§ Record extracts
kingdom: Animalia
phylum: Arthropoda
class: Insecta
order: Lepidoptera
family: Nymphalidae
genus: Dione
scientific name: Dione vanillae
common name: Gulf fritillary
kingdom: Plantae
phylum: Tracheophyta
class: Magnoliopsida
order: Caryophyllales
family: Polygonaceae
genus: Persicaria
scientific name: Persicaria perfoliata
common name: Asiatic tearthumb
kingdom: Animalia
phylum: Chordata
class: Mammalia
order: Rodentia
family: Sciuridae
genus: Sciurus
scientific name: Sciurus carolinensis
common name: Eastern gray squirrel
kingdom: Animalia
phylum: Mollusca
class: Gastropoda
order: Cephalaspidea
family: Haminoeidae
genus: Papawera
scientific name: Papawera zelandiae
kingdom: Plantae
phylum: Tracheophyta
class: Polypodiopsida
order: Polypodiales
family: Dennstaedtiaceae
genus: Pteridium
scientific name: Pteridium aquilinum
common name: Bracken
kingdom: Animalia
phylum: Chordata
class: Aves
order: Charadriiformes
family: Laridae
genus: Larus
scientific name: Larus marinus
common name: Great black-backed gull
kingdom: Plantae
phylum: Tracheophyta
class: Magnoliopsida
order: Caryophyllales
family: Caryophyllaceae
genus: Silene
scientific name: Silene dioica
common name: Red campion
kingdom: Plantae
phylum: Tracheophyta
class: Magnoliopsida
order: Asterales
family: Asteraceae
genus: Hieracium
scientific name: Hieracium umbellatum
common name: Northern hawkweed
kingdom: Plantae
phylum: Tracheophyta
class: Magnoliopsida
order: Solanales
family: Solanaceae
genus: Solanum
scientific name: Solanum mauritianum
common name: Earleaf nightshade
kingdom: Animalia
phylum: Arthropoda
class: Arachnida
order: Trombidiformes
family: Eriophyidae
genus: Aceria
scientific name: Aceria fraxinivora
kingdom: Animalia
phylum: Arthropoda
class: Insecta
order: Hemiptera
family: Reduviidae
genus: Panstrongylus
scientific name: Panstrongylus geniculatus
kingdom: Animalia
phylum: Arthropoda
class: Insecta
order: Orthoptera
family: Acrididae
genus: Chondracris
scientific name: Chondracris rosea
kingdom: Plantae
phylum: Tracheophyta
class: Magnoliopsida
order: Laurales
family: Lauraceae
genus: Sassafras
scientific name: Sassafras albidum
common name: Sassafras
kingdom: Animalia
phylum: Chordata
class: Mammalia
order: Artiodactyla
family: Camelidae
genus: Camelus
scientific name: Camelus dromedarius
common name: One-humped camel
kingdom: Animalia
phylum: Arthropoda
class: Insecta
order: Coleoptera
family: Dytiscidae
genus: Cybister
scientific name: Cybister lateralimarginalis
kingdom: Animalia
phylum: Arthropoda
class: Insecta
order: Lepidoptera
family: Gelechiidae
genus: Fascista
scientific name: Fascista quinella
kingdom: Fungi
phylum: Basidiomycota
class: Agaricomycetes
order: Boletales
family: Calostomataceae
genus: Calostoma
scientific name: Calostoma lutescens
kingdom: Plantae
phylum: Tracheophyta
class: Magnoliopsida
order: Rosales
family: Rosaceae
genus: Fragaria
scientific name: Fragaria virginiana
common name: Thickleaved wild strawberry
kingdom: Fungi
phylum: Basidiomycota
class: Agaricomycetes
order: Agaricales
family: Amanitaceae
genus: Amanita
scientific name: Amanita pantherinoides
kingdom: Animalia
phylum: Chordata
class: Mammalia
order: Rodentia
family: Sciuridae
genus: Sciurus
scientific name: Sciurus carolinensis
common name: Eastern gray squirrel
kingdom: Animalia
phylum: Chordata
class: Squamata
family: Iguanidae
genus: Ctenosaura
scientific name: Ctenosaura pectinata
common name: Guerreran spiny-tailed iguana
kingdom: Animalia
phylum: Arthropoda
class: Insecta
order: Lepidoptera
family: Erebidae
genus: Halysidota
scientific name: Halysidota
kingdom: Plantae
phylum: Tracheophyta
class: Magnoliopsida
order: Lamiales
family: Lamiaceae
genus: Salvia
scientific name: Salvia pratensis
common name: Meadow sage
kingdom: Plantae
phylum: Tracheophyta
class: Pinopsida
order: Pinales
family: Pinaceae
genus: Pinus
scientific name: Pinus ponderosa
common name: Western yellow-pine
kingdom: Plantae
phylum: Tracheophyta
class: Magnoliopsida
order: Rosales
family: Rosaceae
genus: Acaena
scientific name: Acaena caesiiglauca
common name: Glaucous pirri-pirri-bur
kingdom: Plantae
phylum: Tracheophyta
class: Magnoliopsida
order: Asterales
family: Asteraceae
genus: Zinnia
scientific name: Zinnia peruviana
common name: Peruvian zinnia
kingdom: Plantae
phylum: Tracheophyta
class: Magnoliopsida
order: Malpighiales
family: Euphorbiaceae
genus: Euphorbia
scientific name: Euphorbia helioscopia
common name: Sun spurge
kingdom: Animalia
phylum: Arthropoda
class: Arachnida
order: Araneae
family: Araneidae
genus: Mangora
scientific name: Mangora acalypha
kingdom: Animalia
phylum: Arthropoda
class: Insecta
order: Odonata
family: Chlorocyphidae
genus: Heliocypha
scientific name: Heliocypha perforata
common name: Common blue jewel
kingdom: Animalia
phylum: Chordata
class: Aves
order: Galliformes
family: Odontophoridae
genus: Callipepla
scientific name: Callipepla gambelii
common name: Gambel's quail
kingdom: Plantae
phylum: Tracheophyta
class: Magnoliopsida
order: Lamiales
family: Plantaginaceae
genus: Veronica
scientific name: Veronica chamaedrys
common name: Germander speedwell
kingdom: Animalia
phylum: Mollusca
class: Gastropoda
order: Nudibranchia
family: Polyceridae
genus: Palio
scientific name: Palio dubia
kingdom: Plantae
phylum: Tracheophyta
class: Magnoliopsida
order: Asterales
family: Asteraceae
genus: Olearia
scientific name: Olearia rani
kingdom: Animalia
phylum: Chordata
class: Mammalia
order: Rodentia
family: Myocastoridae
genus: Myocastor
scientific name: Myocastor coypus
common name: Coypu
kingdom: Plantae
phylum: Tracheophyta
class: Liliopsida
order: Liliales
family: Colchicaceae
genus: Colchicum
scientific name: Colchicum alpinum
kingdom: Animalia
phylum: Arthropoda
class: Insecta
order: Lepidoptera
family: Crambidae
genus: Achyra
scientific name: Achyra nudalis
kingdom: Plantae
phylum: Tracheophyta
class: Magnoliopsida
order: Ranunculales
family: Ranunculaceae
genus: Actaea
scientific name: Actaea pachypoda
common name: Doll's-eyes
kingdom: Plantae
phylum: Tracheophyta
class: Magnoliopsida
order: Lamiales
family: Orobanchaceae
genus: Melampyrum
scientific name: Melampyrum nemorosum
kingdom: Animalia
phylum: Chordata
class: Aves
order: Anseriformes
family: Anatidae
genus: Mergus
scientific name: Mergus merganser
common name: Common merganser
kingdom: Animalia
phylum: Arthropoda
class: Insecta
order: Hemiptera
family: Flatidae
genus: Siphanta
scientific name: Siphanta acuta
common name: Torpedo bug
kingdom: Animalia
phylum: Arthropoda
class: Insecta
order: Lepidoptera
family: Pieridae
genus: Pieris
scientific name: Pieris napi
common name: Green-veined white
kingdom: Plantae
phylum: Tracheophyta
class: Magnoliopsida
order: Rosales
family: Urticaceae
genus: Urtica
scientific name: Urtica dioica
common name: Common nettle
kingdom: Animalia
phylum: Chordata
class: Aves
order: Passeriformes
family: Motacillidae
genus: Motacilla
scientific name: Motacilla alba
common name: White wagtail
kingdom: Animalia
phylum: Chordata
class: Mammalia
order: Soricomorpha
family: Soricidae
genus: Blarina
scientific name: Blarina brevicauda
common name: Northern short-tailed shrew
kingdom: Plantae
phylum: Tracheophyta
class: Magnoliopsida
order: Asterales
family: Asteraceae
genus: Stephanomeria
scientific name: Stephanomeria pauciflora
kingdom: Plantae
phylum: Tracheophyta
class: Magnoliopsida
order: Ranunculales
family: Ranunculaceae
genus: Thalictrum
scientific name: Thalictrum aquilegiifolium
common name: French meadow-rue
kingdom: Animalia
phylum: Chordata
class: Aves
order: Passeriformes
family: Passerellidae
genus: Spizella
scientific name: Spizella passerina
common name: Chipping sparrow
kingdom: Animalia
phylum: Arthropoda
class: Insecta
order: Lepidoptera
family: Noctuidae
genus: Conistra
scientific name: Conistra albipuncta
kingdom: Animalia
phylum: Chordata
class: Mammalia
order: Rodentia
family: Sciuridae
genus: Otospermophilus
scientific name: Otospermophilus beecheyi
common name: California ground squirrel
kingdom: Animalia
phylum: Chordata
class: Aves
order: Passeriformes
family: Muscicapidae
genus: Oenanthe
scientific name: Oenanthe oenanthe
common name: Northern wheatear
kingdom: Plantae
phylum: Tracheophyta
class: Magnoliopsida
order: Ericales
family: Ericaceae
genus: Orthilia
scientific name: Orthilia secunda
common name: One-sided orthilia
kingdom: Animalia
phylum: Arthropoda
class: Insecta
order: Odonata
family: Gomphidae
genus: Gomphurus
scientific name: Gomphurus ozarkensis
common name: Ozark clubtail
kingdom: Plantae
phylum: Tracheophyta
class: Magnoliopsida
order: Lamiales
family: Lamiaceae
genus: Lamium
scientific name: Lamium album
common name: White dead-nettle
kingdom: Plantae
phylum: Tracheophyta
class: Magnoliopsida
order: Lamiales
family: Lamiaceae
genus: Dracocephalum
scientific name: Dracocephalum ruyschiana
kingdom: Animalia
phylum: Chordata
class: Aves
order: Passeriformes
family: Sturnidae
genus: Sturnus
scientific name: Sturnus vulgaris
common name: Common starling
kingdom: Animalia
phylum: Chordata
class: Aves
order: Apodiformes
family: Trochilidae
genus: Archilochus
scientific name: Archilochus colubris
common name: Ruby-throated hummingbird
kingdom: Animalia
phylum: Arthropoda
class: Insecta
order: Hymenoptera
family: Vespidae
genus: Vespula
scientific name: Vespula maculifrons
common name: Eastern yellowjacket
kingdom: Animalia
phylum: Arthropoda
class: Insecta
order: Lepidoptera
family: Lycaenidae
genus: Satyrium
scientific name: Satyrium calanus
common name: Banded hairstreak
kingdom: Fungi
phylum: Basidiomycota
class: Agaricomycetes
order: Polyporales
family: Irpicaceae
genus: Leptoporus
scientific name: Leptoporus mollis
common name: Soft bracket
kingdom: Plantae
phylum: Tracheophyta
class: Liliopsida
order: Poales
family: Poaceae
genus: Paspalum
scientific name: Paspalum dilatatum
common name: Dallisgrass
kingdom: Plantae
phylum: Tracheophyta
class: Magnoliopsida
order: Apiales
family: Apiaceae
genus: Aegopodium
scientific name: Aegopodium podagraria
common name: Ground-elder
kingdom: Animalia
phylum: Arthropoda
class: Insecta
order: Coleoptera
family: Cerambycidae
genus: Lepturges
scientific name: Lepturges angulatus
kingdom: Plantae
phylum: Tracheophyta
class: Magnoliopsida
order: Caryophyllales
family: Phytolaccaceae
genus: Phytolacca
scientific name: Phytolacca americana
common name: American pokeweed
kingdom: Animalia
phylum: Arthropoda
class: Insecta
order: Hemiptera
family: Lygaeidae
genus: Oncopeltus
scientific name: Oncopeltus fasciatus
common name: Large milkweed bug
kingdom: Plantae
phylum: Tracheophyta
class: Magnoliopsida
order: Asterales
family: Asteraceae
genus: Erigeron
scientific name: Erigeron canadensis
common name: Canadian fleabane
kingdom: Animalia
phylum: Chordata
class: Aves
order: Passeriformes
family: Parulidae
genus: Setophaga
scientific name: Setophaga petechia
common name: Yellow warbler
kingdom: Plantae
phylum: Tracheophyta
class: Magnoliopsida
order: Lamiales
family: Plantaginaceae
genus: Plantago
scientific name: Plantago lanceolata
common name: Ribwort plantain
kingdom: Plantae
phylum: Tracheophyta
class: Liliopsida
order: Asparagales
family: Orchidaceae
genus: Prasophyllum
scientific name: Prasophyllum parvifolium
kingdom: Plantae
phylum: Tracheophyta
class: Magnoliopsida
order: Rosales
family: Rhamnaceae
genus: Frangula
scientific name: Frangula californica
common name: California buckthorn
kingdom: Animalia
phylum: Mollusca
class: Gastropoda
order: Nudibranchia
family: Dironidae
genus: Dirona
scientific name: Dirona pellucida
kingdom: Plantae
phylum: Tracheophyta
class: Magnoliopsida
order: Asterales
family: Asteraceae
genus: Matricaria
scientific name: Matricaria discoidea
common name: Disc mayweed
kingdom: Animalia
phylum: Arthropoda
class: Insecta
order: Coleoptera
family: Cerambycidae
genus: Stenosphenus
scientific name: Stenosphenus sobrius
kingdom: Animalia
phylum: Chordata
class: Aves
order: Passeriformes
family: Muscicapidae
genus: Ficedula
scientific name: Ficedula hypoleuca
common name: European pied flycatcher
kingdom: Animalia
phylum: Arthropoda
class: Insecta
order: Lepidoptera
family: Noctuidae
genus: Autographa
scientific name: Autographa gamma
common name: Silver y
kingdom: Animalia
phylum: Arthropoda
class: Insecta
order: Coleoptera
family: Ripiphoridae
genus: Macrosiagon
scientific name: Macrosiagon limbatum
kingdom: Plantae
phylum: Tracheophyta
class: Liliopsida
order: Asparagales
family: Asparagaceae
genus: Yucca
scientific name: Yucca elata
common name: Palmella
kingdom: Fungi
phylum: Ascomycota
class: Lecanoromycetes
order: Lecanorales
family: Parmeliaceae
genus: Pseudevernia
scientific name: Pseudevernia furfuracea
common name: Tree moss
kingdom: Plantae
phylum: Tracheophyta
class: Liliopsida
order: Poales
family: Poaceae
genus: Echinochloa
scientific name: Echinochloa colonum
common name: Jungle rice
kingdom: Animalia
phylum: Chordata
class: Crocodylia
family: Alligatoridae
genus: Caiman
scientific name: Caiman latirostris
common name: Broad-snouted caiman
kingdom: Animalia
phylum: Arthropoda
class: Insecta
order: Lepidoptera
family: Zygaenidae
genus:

§ Requirements
Put the data from the line with "family: Orchidaceae" to the line with "scientific name: Frangula californica", both included, into a Markdown table with the columns Row and Line. Number each line and leave out any blank ones.

§ In response
| Row | Line |
|---|---|
| 1 | family: Orchidaceae |
| 2 | genus: Prasophyllum |
| 3 | scientific name: Prasophyllum parvifolium |
| 4 | kingdom: Plantae |
| 5 | phylum: Tracheophyta |
| 6 | class: Magnoliopsida |
| 7 | order: Rosales |
| 8 | family: Rhamnaceae |
| 9 | genus: Frangula |
| 10 | scientific name: Frangula californica |